Commission member C. Douglas Rosen noted that the county has had wineries for years but said he is glad to see the locality "take the forefront" by allowing a microbrewery.
The county does not currently allow microbreweries or brewpubs on property zoned for agricultural use.
Planning Director Taryn Logan told the board that staff researched how other localities address microbreweries and brewpubs. They then crafted the draft of the ordinance for consideration that includes regulations and requirements for both enterprises. The ordinance requires that at least 5 percent of the hops used in a microbrewery must come from the farm where the operation is established.
The ordinance as proposed limits a brewpub to 50 seats and a microbrewery to 10 seats. The county's farm winery ordinance adopted several years ago does not allow such a business to include restaurant facilities, according to Logan. The ordinance limits farm wineries to serving cheese and crackers.

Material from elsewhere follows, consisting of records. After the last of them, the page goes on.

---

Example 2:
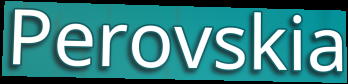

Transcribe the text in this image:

Perovskia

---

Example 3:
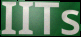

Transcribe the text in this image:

IITs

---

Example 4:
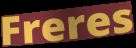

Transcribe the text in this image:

Freres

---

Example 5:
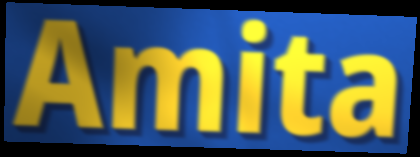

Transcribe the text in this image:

Amita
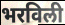
भरविली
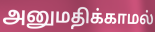
அனுமதிக்காமல்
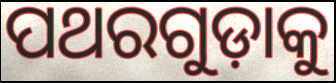
ପଥରଗୁଡ଼ାକୁ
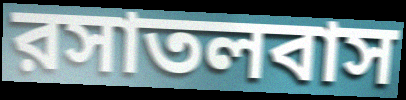
রসাতলবাস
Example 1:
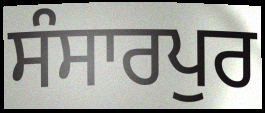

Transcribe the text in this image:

ਸੰਸਾਰਪੁਰ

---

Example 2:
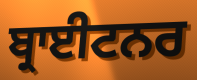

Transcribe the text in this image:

ਬ੍ਰਾਈਟਨਰ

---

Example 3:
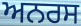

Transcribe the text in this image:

ਅਨਰਸ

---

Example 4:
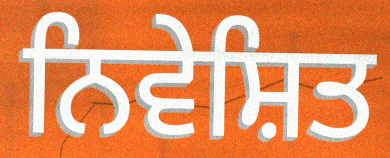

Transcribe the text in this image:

ਨਿਵੇਸ਼ਿਤ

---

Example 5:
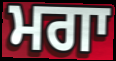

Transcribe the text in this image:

ਮਗਾ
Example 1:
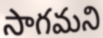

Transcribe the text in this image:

సాగమని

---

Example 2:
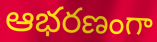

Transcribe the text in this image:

ఆభరణంగా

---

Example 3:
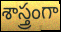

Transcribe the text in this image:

శాస్త్రంగా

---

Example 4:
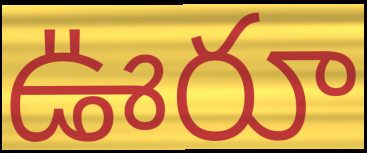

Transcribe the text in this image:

ఊరూ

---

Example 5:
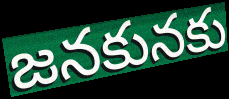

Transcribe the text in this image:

జనకునకు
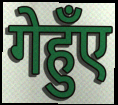
गेहुँए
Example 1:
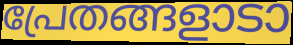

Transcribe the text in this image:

പ്രേതങ്ങളാടാ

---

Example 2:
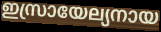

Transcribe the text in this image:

ഇസ്രായേല്യനായ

"We knew that was something that would be raised with the brewery ordinance now allowing restaurants," Logan said.
Assistant County Attorney Dan Whitten told the commission that the microbrewery would be similar to a bar with a few spaces for patrons while the brewpub operates as a restaurant with tables and seats.
Commission Chairman Mark Bower noted the issue of allowed operations on wineries has sparked debate. Future applicants may challenge some of the requirements of the ordinance if approved, but the county has the permit application process for this, Bower added.

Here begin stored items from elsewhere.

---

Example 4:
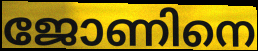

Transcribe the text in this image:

ജോണിനെ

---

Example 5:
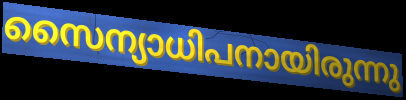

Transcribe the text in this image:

സൈന്യാധിപനായിരുന്നു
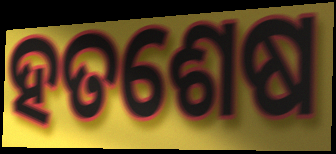
ହତଶେଷ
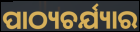
ପାଠ୍ୟଚର୍ଯ୍ୟାର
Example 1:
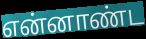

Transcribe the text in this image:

என்னாண்ட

"Certainly in years gone by there has been a lot of dialog about what you can do with farm wineries particularly and not everybody has agreed on what is by right and what is by conditional-use permit," Bower said. "There may be as we go forward somebody else that applies that thinks a farm microbrewery, because it's a farm, they can put it in whatever kind of building and perhaps they're exempt from any requirements for inspection, seating, insurance, you name it 'cause it's a farm and it's all done in the name of the farm."
The Cliftons' plans attracted Edwin Wright, owner of Dryer Farm in Browntown, to the meeting to pose questions. Wright told the commission he intends to apply later in the year for a winery license and permit to operate a brewery. Wright asked what differences exist between a brewery and a microbrewery for licensing purposes, noting that the Virginia Department of Alcoholic Beverage Control separates brewery licenses but does not include a subcategory for microbrewery.

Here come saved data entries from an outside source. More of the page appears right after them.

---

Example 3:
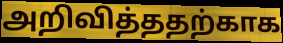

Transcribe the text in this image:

அறிவித்ததற்காக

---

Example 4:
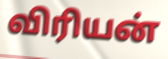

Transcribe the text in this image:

விரியன்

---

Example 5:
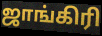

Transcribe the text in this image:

ஜாங்கிரி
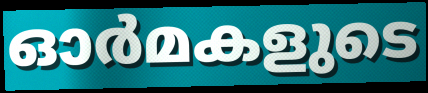
ഓർമകളുടെ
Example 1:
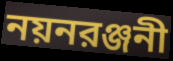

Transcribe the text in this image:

নয়নরঞ্জনী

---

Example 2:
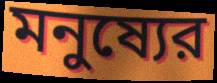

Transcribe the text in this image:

Wright also asked whether the definition under consideration for a brewpub or brewery prohibit on-premises restaurants in the same way as the code does for a farm winery, or if a brewpub is considered different. He also asked for clarification on the 50-seat limit.
Dan J. Murray Jr., supervisor for the North River District, and his wife spoke in support of the Cliftons and their plan. The Murrays also live near Sunflower Cottage off Reliance Road.
"They're excellent people," the supervisor said. "Their operation is beyond reproach. I would love to see hops grown on Reliance Road rather than a subdivision that would destroy the aesthetics of the area. What they bring to us is a business, is taxes, is employment, everything that this county needs and I will support that 100 percent in their endeavor and I hope you do the same."
Linda Allen of Front Royal told the board that she and others have talked about bringing a brewery downtown. Allen, a patron of Sunflower Cottage, spoke highly of the business.
"Everything they do is a positive contribution to the community and they're very active in the community," Allen said. "I guess the real question is the economic value of this particular endeavor and I certainly, since some of us had the same idea, would endorse it as a great asset to the county, a way to draw residents and tourists alike to that area of [U.S.] 522 and serve the purposes of increasing revenue."
The ordinance as proposed and the conditional-use permit request come before the Board of Supervisors at its second meeting in February.